Hello @danirui Please try again with the latest docker image. Both test files worked in my container. Hope to hear from you.

Thanks

danirui commented 2 years ago

Unfortunately I still get the same error. Maybe it is just that I have configured/setup my machine extraordinarily poorly. EDIT SLIGHTLY LATER: I reset Docker with a higher memory and swap resource allocation, and tested with a ~40 page excerpt of the pdfs the error went away! So I think my machine/Docker was running out of memory and that caused some issues.
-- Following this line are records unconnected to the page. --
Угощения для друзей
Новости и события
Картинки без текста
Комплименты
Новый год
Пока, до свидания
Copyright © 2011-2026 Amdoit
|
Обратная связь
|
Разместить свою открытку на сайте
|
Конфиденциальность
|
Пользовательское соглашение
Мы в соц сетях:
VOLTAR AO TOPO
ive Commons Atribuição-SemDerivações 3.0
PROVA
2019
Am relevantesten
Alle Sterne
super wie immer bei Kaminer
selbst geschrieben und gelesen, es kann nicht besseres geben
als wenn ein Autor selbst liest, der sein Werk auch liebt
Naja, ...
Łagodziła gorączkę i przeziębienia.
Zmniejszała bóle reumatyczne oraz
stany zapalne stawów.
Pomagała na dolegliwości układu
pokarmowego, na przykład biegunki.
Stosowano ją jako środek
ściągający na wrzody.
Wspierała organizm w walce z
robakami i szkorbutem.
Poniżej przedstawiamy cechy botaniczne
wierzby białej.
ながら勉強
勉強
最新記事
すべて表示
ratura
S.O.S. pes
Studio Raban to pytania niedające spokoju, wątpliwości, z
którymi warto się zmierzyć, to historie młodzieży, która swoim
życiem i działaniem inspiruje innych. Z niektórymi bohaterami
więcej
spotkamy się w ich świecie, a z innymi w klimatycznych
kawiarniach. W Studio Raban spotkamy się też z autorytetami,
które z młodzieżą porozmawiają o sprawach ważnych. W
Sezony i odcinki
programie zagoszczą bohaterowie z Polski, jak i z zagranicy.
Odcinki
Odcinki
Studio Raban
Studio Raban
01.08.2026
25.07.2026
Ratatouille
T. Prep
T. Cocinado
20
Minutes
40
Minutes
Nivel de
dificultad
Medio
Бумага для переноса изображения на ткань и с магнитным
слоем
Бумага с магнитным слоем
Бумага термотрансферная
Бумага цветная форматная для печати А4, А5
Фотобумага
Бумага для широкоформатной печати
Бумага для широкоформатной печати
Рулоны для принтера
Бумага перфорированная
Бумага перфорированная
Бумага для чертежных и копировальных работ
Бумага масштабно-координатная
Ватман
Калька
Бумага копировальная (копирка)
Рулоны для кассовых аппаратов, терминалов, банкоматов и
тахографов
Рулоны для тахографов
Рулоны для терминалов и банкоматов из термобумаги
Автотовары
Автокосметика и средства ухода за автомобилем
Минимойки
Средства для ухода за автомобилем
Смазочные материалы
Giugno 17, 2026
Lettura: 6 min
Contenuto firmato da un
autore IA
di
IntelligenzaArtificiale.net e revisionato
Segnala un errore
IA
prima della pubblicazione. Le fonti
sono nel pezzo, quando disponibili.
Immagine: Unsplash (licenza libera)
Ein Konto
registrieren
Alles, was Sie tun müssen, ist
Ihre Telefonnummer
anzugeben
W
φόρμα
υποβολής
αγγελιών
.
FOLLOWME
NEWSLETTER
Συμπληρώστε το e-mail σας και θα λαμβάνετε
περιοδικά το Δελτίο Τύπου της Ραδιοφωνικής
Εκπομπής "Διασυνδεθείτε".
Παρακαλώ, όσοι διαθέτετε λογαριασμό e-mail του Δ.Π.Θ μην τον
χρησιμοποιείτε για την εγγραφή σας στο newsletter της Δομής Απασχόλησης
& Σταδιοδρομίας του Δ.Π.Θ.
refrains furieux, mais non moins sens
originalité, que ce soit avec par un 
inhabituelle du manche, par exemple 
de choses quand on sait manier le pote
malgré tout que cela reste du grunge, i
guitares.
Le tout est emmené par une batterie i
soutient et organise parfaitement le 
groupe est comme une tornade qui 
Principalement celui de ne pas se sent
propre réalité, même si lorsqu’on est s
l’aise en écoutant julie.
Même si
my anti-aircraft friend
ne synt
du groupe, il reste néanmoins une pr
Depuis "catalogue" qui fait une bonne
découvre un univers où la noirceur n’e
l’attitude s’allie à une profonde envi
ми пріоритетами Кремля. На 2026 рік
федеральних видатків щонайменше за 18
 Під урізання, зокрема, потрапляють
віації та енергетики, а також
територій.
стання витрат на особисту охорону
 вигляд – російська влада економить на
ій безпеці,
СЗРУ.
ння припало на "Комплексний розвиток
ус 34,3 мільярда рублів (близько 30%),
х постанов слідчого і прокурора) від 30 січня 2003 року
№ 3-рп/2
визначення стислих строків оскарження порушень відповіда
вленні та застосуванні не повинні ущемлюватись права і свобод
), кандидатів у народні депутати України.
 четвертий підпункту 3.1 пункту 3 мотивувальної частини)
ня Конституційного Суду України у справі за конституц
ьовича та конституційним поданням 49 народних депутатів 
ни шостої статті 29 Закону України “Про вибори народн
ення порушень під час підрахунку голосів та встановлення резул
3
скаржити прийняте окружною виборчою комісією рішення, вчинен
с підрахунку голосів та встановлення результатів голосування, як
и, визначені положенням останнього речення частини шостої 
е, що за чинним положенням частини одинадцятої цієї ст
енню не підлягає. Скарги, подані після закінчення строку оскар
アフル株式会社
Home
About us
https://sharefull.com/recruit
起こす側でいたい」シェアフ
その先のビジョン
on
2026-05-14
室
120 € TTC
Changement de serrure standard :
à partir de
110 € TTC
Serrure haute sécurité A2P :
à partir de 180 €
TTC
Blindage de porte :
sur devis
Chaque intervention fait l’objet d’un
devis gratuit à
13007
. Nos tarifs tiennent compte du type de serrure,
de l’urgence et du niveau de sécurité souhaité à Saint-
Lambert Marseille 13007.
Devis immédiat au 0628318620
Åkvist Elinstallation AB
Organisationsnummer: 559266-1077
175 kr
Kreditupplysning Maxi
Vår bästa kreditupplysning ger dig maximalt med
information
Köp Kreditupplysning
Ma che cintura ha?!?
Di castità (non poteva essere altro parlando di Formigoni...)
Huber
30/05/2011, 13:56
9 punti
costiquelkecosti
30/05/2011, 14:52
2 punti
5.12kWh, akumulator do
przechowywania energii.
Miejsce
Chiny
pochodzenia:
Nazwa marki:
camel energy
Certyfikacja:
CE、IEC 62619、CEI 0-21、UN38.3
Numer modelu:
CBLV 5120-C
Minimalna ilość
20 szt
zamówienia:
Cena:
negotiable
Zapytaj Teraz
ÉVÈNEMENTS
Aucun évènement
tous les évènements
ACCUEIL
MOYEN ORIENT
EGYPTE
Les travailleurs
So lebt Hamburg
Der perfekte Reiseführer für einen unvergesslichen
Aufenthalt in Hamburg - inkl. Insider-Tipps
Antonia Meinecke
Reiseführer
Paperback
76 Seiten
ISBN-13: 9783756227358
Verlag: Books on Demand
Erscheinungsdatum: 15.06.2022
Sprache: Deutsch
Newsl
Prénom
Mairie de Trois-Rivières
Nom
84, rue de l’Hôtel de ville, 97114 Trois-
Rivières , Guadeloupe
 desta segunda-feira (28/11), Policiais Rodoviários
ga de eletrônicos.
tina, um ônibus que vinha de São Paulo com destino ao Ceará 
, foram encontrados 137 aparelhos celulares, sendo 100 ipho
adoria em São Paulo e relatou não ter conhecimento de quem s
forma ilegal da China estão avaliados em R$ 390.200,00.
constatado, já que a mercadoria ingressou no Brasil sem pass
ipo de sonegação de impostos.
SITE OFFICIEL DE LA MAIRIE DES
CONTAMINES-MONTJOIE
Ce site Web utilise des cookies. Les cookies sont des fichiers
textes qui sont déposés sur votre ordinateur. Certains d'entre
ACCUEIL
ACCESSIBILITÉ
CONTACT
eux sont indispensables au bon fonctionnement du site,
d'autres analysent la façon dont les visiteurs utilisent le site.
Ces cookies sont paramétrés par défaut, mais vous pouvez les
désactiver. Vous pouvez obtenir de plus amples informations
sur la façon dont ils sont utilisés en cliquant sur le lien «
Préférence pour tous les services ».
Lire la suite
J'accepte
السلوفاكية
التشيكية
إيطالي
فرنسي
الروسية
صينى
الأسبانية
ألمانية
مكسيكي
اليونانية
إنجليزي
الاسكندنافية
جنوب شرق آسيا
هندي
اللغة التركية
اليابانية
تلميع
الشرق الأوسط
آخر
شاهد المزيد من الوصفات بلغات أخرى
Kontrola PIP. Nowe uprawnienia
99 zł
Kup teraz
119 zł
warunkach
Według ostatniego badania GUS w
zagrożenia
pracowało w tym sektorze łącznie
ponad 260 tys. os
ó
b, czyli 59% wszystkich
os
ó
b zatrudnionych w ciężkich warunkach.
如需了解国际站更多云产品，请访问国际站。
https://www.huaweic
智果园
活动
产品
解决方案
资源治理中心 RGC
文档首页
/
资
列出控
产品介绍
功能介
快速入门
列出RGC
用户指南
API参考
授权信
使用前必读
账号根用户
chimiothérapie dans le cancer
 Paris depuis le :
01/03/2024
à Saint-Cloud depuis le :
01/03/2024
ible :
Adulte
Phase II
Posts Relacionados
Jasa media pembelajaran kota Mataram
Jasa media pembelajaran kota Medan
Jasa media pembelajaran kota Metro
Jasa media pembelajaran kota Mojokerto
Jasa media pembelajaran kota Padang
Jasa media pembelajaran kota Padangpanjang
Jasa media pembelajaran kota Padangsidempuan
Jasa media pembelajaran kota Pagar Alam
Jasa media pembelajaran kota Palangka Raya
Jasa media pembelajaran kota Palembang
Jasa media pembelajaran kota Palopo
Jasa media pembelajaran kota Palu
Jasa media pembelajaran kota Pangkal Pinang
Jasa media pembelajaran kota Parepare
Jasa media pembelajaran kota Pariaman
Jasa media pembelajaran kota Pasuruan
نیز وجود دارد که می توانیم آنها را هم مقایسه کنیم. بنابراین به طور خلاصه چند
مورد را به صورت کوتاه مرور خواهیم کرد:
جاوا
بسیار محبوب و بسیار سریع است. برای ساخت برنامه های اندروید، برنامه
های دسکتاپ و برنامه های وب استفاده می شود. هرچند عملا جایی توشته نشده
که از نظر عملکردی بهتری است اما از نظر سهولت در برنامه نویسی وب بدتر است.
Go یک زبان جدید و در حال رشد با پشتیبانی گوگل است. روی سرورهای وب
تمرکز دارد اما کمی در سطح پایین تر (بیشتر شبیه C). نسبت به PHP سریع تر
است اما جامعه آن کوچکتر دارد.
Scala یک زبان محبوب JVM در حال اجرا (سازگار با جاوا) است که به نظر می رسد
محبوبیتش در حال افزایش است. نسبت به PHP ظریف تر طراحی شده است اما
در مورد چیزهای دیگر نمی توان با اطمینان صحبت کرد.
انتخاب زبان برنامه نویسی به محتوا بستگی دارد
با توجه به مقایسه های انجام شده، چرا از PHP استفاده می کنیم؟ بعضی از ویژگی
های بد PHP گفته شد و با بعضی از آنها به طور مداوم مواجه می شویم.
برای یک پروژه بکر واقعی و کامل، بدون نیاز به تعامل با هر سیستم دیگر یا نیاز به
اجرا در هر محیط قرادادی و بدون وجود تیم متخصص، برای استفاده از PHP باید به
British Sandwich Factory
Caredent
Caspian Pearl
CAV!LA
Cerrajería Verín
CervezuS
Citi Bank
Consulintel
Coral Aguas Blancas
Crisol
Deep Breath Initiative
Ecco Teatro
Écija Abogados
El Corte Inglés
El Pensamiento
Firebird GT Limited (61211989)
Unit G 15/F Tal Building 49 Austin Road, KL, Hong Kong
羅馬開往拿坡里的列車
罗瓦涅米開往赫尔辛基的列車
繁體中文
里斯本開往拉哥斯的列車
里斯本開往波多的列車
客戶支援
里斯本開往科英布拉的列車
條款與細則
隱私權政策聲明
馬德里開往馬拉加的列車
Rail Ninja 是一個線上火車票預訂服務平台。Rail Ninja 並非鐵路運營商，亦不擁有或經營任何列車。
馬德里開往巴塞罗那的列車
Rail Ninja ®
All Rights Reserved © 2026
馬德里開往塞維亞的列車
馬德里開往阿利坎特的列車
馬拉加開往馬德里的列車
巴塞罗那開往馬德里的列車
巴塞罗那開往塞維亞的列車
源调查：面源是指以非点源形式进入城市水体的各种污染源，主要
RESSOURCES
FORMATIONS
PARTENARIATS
LeoFCardoso commented 2 years ago

Good news. What was your previous memory / CPU configuration?

danirui commented 2 years ago

The minimum possible, which was 1GB memory, 512MB swap, and 8GB disk image. I doubled each of these, and it worked.

LeoFCardoso commented 2 years ago

Ok. I'll close this issue. Thank you!